▶ [WHAT THIS TASK INVOLVES]: In the entries below, find every line holding the string "item" and collect it.

▶ [STUDY MATERIAL]:

=== Begin Enclosure ===

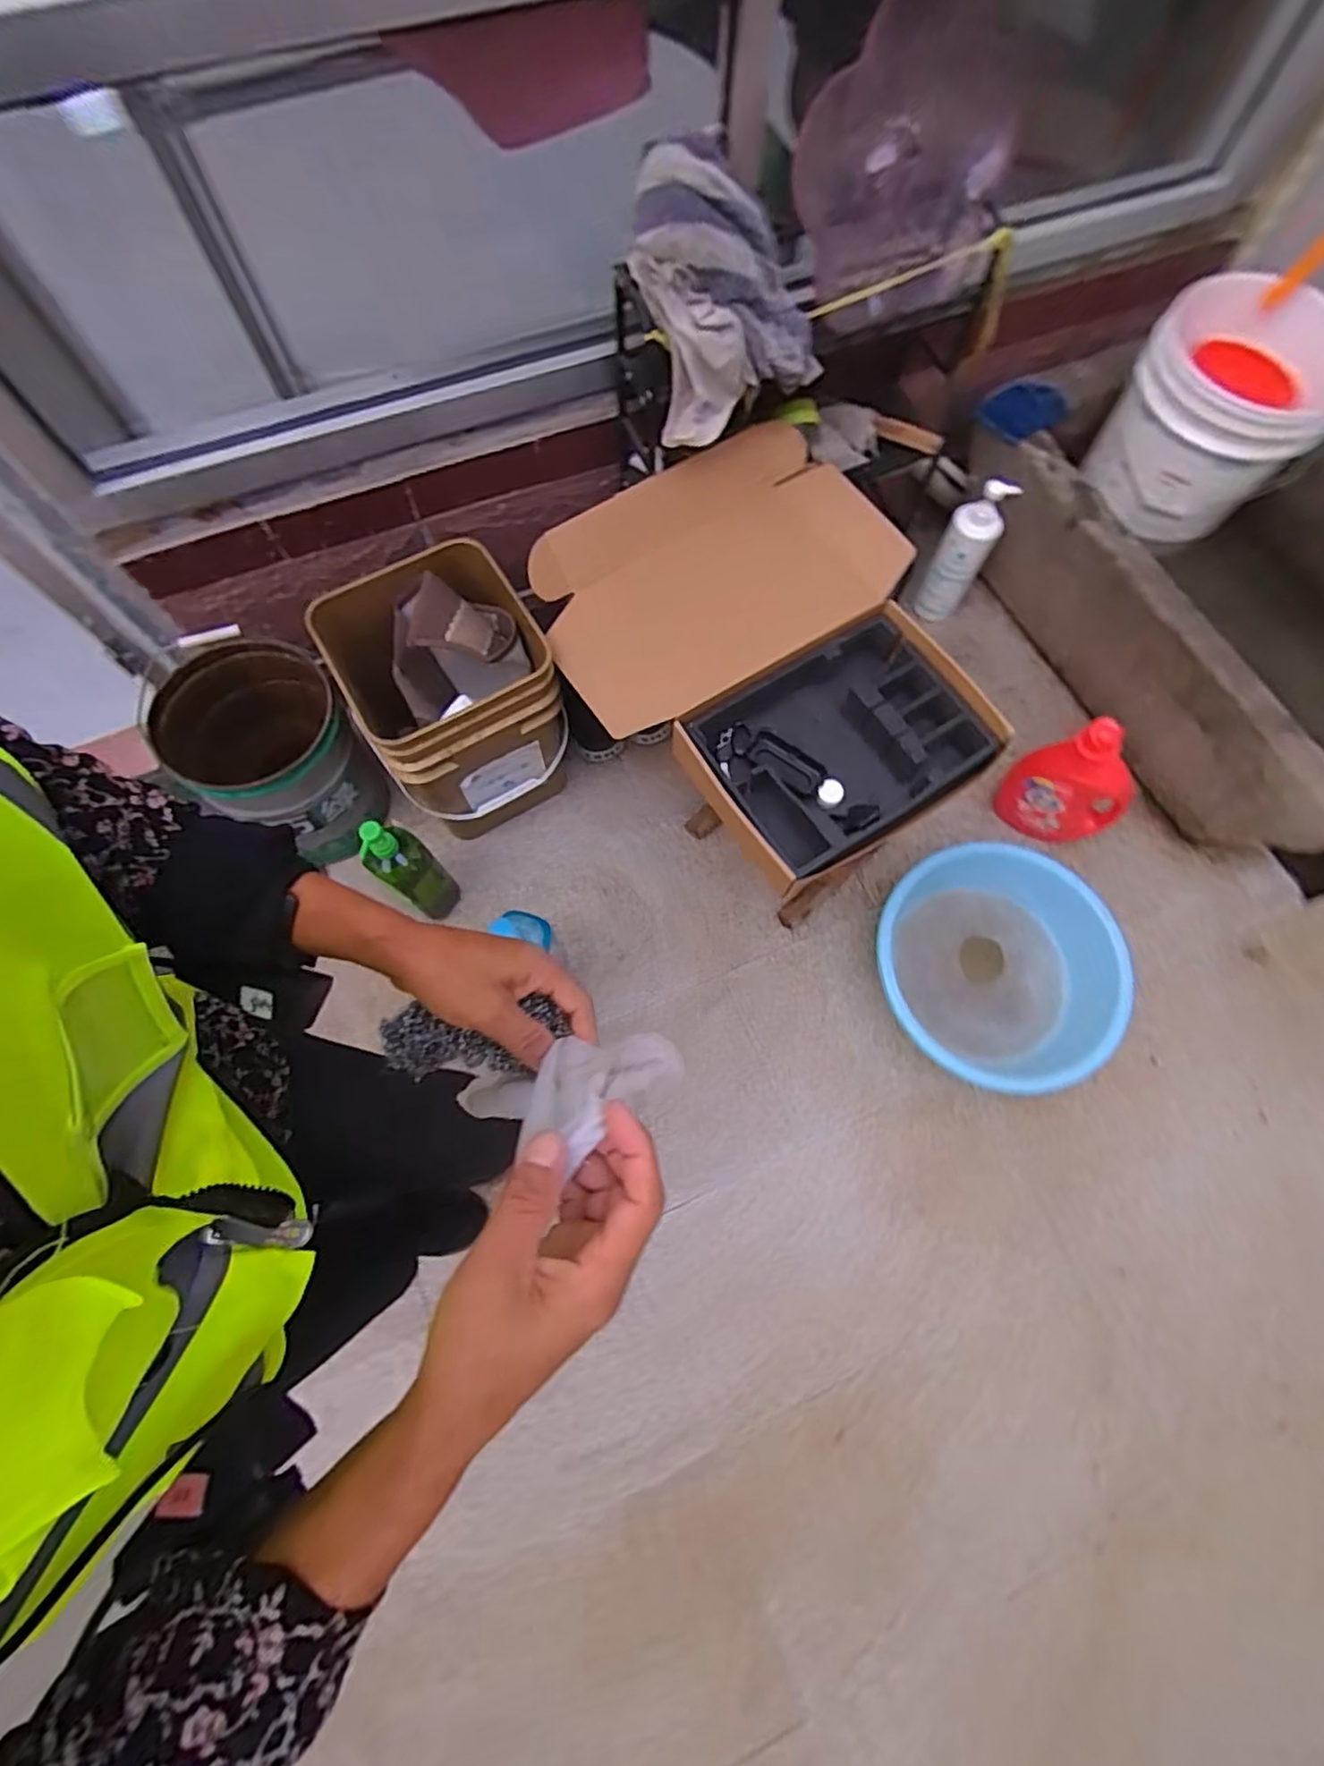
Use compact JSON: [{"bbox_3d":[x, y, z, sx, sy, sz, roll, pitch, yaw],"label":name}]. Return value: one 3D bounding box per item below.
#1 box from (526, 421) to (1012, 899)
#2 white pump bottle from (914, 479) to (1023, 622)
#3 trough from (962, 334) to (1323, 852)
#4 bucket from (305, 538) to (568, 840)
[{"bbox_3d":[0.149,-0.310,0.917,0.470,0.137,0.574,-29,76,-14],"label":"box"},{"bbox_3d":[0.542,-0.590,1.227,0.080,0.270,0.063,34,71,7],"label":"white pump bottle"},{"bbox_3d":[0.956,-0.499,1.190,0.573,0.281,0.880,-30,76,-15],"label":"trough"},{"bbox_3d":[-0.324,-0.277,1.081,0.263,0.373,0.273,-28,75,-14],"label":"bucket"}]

=== End Enclosure ===
=== Begin Enclosure ===

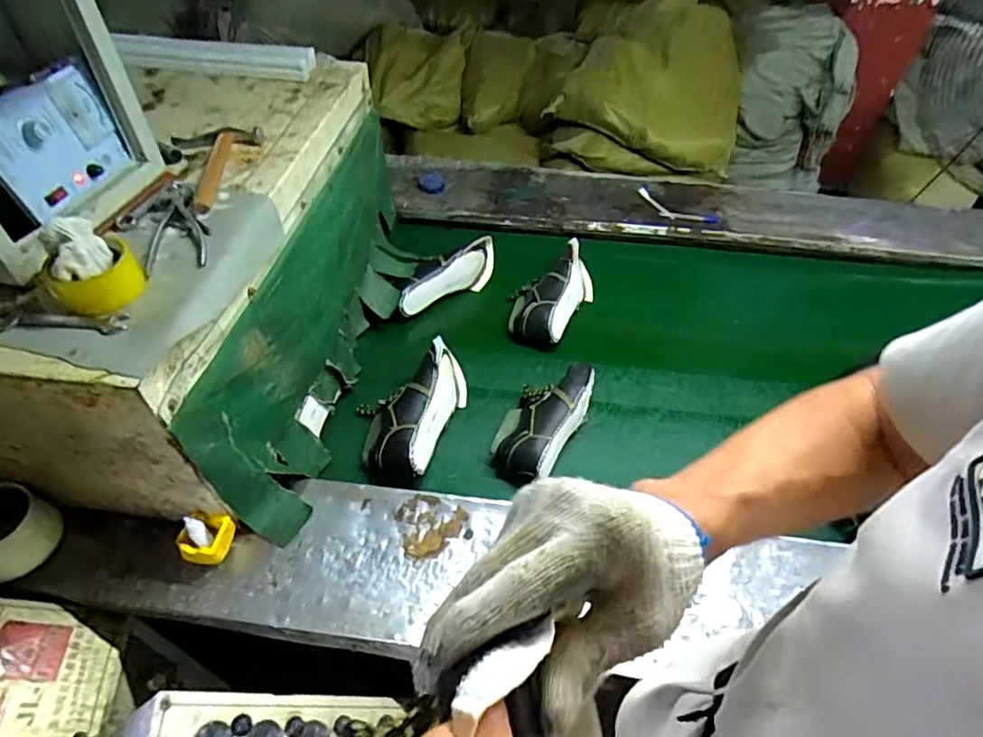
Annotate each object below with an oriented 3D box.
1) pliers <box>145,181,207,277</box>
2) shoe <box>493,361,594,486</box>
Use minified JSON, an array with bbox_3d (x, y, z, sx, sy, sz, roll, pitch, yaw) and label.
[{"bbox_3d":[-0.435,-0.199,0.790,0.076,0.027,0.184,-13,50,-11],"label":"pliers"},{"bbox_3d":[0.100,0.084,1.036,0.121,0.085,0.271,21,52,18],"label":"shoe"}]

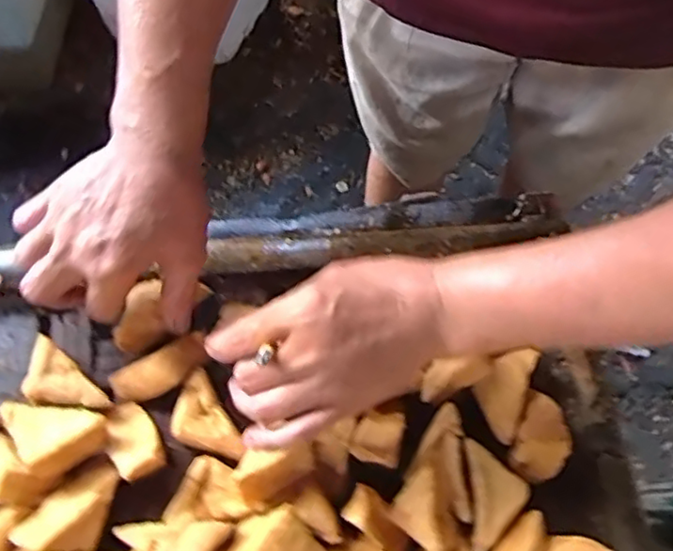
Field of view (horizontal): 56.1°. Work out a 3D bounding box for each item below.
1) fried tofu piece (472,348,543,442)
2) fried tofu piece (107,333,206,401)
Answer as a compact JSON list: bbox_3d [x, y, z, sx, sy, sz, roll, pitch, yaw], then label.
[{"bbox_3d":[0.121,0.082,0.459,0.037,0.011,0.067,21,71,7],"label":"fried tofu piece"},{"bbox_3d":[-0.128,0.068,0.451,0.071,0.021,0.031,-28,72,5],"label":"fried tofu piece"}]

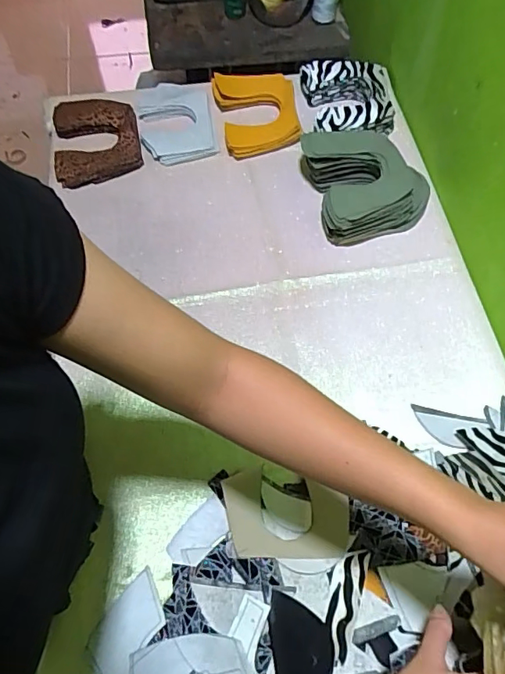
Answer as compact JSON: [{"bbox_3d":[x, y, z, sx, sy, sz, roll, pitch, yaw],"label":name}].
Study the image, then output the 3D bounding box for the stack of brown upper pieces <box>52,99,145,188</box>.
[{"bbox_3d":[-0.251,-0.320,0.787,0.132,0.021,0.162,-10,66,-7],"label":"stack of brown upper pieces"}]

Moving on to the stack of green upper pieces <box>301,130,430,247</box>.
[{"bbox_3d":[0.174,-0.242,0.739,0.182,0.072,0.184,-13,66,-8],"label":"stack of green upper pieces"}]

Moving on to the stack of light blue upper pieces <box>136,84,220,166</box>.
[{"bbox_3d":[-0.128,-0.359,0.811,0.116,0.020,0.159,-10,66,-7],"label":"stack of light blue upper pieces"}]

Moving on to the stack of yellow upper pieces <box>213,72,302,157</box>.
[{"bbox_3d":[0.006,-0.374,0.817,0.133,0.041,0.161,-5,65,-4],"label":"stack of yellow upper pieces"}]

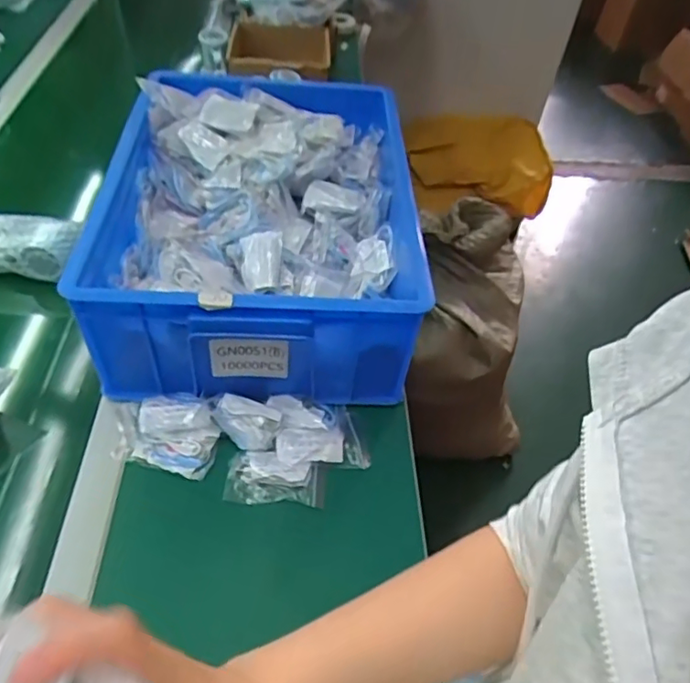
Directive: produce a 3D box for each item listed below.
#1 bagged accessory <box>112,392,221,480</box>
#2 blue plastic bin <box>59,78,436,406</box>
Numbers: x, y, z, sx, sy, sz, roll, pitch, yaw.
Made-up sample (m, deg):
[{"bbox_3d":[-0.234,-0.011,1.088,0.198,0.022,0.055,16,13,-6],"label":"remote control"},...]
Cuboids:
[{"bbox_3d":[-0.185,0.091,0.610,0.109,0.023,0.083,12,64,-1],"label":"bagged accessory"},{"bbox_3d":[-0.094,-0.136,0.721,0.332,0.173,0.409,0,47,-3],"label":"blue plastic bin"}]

=== End Enclosure ===

▶ [SOLUTION TO THE EXERCISE]:
Use compact JSON: [{"bbox_3d":[x, y, z, sx, sy, sz, roll, pitch, yaw],"label":name}]. Return value: one 3D bounding box per item below.
Field of view (horizontal): 56.1°. Work out a 3D bounding box for each item below.
Directive: produce a 3D box for each item listed below.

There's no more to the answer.